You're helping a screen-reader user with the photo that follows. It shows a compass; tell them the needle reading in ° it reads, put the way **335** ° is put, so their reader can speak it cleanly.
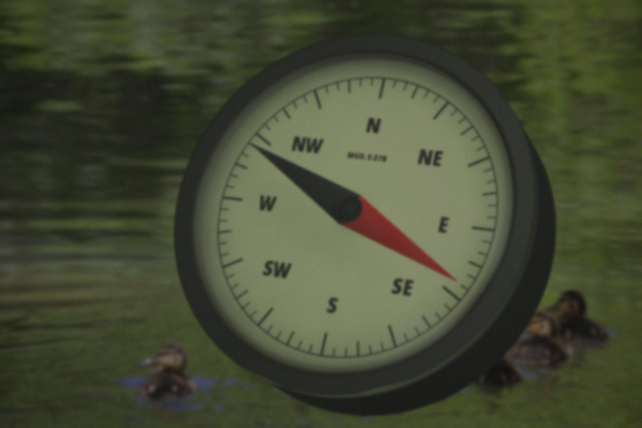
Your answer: **115** °
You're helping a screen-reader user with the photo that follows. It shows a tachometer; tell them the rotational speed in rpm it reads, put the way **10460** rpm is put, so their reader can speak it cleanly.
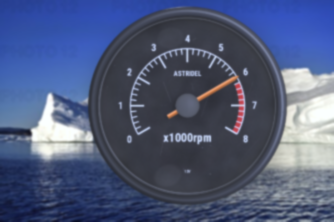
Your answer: **6000** rpm
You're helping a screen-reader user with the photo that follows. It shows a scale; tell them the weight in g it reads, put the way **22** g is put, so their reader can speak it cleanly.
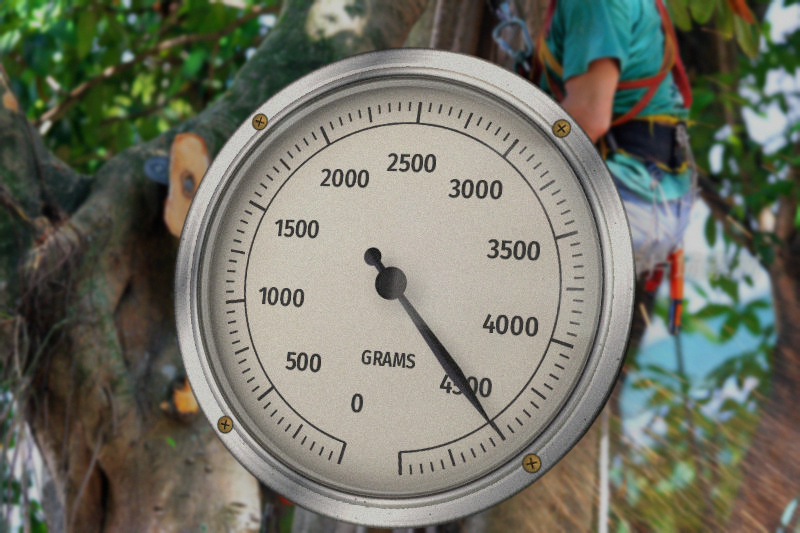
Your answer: **4500** g
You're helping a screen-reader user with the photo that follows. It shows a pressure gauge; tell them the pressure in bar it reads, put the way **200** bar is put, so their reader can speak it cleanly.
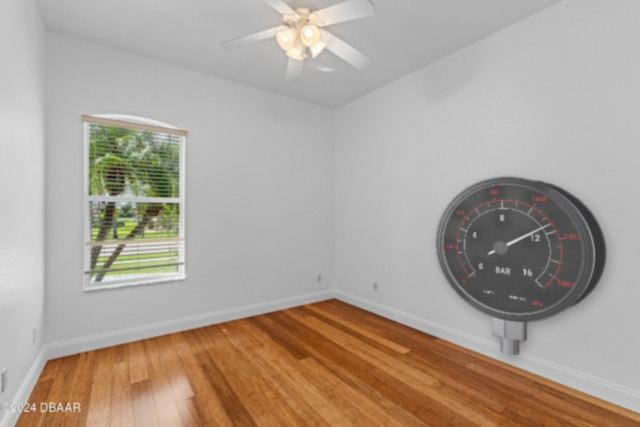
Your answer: **11.5** bar
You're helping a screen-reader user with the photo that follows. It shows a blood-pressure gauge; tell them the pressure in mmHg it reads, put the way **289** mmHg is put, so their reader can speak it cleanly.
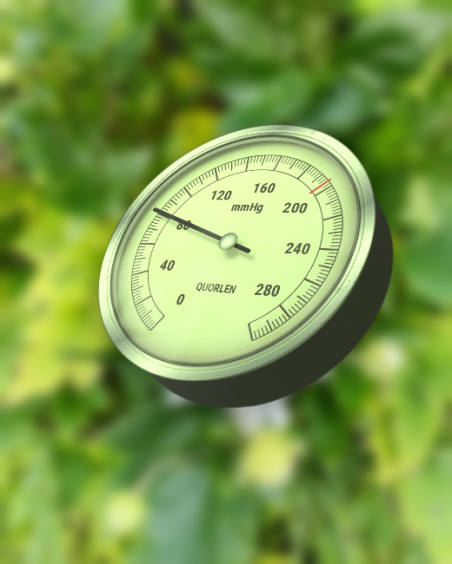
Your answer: **80** mmHg
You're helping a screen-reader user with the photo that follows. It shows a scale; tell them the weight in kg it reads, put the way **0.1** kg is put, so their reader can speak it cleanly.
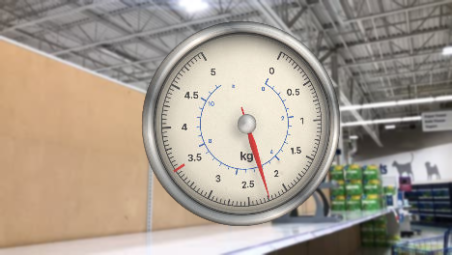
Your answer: **2.25** kg
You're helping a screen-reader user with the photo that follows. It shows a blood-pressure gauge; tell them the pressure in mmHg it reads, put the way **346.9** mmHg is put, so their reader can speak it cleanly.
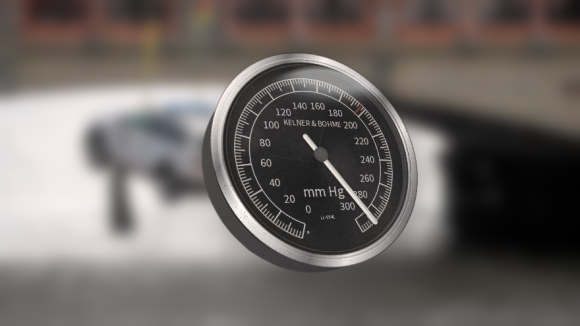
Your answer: **290** mmHg
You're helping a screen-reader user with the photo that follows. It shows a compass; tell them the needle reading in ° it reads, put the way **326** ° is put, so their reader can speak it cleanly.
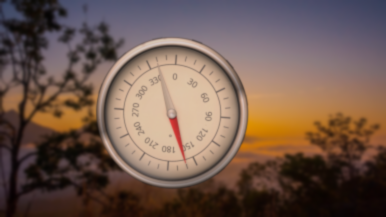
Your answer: **160** °
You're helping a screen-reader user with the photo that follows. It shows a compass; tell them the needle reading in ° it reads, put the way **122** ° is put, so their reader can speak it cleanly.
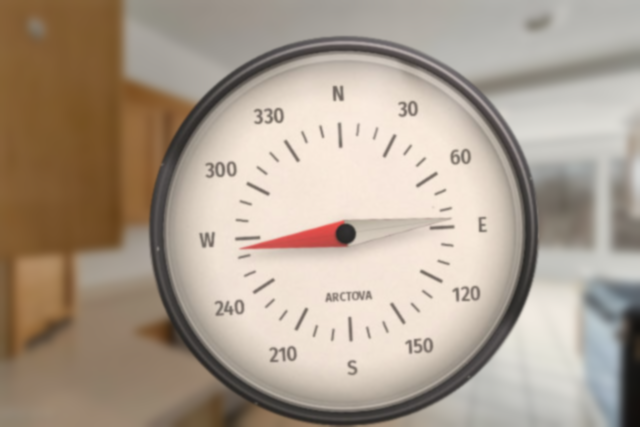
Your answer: **265** °
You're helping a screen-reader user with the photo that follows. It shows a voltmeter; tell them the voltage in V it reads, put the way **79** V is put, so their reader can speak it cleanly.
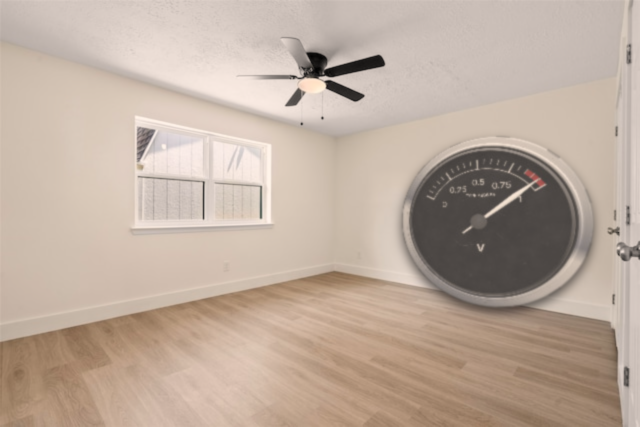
***
## About this task:
Set out the part of the rows above that opens with the line containing "the way **346.9**" and closes with the line containing "Your answer: **160** °" as a numbered list, skipping any blank lines. Leave the pictures out.

## Result of the exercise:
1. You're helping a screen-reader user with the photo that follows. It shows a blood-pressure gauge; tell them the pressure in mmHg it reads, put the way **346.9** mmHg is put, so their reader can speak it cleanly.
2. Your answer: **290** mmHg
3. You're helping a screen-reader user with the photo that follows. It shows a compass; tell them the needle reading in ° it reads, put the way **326** ° is put, so their reader can speak it cleanly.
4. Your answer: **160** °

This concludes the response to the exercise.